* [TASK DIRECTIONS]: Return the exact lines spanning from the line with "ID-53, owner: Charles Gray -> Tanisha Graham" through the last line of the entries, boundaries included, and no others.

* [ENTRIES SUPPLIED]:
◆ ◆ ◆ ◆

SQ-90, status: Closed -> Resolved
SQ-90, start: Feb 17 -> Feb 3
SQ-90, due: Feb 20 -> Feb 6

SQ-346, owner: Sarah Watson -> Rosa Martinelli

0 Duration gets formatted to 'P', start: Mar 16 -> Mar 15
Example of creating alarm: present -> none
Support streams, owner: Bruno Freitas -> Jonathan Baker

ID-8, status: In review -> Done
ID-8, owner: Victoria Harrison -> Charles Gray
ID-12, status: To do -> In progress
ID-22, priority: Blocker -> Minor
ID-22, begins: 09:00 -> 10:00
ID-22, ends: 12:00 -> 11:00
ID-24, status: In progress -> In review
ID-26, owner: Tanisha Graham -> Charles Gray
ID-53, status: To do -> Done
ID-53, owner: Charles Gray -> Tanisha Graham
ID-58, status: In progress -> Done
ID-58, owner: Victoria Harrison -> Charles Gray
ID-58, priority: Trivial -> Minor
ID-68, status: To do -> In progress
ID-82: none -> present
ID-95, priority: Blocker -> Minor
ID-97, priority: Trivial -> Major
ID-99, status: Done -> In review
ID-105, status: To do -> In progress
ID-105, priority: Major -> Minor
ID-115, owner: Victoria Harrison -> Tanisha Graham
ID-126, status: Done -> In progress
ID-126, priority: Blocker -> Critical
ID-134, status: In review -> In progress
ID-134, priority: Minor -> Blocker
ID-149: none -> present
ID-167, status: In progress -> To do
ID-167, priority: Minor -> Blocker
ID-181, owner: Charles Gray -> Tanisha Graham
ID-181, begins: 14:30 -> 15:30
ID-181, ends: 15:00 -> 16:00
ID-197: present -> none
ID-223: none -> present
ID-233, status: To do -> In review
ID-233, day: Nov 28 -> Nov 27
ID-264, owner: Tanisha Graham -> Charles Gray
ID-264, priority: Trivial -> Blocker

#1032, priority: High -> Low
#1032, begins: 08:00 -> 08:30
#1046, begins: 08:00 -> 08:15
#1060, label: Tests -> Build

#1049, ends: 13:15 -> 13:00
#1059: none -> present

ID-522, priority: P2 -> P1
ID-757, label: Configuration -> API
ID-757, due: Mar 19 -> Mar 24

◆ ◆ ◆ ◆

* [EXERCISE ANSWER]:
ID-53, owner: Charles Gray -> Tanisha Graham
ID-58, status: In progress -> Done
ID-58, owner: Victoria Harrison -> Charles Gray
ID-58, priority: Trivial -> Minor
ID-68, status: To do -> In progress
ID-82: none -> present
ID-95, priority: Blocker -> Minor
ID-97, priority: Trivial -> Major
ID-99, status: Done -> In review
ID-105, status: To do -> In progress
ID-105, priority: Major -> Minor
ID-115, owner: Victoria Harrison -> Tanisha Graham
ID-126, status: Done -> In progress
ID-126, priority: Blocker -> Critical
ID-134, status: In review -> In progress
ID-134, priority: Minor -> Blocker
ID-149: none -> present
ID-167, status: In progress -> To do
ID-167, priority: Minor -> Blocker
ID-181, owner: Charles Gray -> Tanisha Graham
ID-181, begins: 14:30 -> 15:30
ID-181, ends: 15:00 -> 16:00
ID-197: present -> none
ID-223: none -> present
ID-233, status: To do -> In review
ID-233, day: Nov 28 -> Nov 27
ID-264, owner: Tanisha Graham -> Charles Gray
ID-264, priority: Trivial -> Blocker

#1032, priority: High -> Low
#1032, begins: 08:00 -> 08:30
#1046, begins: 08:00 -> 08:15
#1060, label: Tests -> Build

#1049, ends: 13:15 -> 13:00
#1059: none -> present

ID-522, priority: P2 -> P1
ID-757, label: Configuration -> API
ID-757, due: Mar 19 -> Mar 24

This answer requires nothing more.